Он снова перевел требовательный взгляд на отшельника:
— Итак, я жду ответа: как ты попал туда, старик?
— Пьюльская плоскодонка может проникнуть почти повсюду, — мягко ответил Ноннус. — Как говорится, проскользнуть по поверхности луга в сырое утро. Шутка, конечно. А если серьезно, то я воспользовался весенним половодьем, чтоб пробраться меж верхушками кораллов, таким образом и преодолел атолл.
Он покачал головой с грустной улыбкой:
— Тогда я был гораздо моложе…
Медер о чем-то размышлял, пристально глядя на отшельника и постукивая двумя пальцами правой руки по ладони левой.
— Мы с тобой еще вернемся к обсуждению… — начал было он. Но в этот момент Ноннус вскочил на ноги, глядя куда-то на юг.
— Спустить парус! — взревел он голосом, которым можно было бы дробить скалы. — Гребцы, к веслам!
— Что? — заорал капитан Личнау, оборачиваясь в сторону, куда указывал отшельник. — Кто посмел…
Все Внутреннее Море почти до горизонта представляло собой нежно-зеленую гладь. Волнения на ней было не больше, чем на мельничном пруду в жаркий августовский полдень. Но на горизонте черной стеной вставала туча со сверкающими разрывами молний. И эта туча приближалась к триреме с хорошей скоростью скаковой лошади.
— Спустить парус! — раздался крик капитана. И в то же мгновение благоприятный ветер увял, а вместо него на судно обрушился первый удар шквала.
8
Кашел проснулся, задыхаясь и невнятно бормоча, как будто вынырнул из-под толщи холодного зимнего моря. Кожа покрылась мурашками, он чувствовал себя замерзшим, но стальные ленты, сдавливавшие его грудь, казалось, лопнули. Юноша выпрямился на своем соломенном матрасе.
Он находился на кухне родного мельничного дома, и все вроде было как обычно. Но Кашела поразила глухая, мертвая тишина, царившая вокруг. Не раздавалось ни звука: ни стрекота сверчка, ни воркования голубей на чердаке, ни привычного шелеста листвы за окном. Стояла абсолютная тишина, необычная даже для позднего ночного часа. Сквозь окошко Кашел мог рассмотреть кусочек неба, охваченного странным голубым свечением. Подобного он не видел даже в самые звездные ночи.
Юноша поднялся с постели, прихватив с пола свой пастуший посох. Наверху находилось две комнаты, в одной из них сейчас спала Илна. Кашел же предпочитал ночевать внизу, чтобы быстро собраться в случае срочного ночного вызова от кого-нибудь из соседей. Всяко ведь бывает… Юноша вышел из дома и замер в удивлении. Все небо было покрыто мерцающей голубой сетью, сквозь которую просвечивали лишь самые яркие звезды.

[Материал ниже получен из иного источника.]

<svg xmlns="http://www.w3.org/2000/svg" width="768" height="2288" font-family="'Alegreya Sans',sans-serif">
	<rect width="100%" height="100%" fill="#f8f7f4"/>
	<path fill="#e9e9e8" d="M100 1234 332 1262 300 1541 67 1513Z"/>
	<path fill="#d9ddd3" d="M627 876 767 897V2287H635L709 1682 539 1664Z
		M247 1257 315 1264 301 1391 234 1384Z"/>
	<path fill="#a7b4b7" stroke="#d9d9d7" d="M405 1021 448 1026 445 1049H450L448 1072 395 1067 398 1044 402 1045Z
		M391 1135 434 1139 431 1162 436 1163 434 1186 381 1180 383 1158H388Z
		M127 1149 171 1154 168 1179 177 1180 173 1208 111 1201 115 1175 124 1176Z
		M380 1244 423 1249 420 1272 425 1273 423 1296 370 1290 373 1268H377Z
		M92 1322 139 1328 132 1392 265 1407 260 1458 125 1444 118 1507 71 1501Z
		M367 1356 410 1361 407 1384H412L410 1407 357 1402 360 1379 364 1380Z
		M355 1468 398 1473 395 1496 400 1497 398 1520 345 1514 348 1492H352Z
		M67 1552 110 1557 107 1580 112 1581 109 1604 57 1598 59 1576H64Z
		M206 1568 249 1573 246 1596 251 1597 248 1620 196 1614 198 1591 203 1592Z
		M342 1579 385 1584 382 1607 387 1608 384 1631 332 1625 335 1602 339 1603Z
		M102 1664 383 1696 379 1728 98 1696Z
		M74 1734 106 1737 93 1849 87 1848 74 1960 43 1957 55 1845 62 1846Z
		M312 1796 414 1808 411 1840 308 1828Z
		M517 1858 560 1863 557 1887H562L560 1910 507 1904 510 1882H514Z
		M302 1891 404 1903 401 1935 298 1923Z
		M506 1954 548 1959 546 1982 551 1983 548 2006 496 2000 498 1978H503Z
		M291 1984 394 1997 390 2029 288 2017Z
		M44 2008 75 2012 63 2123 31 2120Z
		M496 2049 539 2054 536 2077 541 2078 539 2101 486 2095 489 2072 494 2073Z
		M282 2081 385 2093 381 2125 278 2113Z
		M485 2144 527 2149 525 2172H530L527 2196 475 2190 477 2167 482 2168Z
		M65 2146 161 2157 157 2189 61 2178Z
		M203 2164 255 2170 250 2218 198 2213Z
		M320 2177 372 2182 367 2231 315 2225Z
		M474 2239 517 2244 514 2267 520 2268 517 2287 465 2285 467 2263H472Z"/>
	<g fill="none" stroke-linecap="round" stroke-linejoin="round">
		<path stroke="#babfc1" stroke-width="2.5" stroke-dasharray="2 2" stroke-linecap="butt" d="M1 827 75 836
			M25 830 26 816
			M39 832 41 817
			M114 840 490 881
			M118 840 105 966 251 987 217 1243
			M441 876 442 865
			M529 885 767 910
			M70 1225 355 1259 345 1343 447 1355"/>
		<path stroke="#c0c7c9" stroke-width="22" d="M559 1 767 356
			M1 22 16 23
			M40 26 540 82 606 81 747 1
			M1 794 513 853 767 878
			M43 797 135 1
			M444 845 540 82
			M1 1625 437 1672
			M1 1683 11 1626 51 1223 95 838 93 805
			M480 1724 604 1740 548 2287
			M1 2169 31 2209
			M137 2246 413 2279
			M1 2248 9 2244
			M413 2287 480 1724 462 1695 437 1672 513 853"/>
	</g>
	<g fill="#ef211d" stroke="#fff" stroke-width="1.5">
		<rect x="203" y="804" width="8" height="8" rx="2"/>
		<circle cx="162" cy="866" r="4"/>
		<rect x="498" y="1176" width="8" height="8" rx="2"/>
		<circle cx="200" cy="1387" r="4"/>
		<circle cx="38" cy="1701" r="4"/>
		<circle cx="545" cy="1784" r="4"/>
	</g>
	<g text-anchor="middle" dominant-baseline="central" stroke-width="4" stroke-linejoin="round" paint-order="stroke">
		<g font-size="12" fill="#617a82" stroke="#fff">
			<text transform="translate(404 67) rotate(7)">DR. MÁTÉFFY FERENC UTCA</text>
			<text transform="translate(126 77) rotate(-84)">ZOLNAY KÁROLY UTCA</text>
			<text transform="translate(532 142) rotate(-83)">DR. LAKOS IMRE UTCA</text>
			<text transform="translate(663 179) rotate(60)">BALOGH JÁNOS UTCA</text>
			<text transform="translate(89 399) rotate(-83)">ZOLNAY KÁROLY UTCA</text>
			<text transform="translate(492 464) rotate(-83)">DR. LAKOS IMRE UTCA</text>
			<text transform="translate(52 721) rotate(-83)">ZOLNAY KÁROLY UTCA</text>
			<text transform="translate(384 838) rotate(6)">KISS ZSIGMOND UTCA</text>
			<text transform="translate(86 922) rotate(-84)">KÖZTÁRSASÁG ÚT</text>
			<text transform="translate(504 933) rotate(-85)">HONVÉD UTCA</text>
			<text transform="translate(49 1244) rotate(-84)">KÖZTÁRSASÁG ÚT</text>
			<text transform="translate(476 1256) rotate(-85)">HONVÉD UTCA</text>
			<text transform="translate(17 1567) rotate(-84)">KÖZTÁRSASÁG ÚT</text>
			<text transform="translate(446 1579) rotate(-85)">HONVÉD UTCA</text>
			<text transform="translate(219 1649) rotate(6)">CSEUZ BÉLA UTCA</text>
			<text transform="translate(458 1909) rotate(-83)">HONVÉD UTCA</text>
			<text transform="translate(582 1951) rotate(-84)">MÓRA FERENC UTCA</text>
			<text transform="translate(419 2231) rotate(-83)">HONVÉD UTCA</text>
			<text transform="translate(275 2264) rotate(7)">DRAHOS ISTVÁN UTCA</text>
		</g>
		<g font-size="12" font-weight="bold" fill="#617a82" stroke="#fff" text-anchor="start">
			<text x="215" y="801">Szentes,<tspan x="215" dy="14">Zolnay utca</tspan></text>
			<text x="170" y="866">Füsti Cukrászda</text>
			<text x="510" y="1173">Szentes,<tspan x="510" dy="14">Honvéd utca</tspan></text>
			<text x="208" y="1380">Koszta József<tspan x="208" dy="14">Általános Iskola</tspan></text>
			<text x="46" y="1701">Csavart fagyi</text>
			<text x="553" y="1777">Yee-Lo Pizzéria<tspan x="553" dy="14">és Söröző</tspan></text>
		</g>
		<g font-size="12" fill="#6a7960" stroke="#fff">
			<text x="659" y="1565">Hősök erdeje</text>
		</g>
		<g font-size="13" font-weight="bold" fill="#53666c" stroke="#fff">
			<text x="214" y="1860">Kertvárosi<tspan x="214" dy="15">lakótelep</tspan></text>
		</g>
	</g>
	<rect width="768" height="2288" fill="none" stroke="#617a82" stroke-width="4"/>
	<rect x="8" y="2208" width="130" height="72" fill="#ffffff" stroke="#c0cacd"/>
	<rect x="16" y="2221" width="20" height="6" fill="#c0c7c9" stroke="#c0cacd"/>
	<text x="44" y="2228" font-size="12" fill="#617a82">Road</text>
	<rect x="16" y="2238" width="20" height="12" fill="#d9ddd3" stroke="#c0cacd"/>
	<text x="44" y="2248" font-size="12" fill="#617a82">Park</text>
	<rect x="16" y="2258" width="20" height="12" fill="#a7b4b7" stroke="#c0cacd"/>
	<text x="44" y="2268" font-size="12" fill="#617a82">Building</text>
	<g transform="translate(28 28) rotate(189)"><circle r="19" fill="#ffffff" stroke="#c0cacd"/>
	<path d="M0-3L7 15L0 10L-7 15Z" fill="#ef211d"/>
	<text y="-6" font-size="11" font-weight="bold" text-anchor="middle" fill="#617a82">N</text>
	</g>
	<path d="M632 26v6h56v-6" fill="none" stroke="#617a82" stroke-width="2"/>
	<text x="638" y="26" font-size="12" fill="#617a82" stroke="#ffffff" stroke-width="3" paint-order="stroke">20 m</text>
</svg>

Кашел и не знал, что мир может быть таким неподвижным. Все будто застыло — ни дуновения, ни малейшего движения.
Движимый скорее инстинктом, юноша медленно и настороженно пошел в обход двора. Ему казалось, что он ступает совершенно бесшумно, но тем не менее Теноктрис, стоявшая в тени огромного мельничного колеса, обернулась и жестом скомандовала ему приблизиться. Кашел повиновался, стараясь не задеть в полумраке своим посохом за выступающие лопатки кипарисового колеса.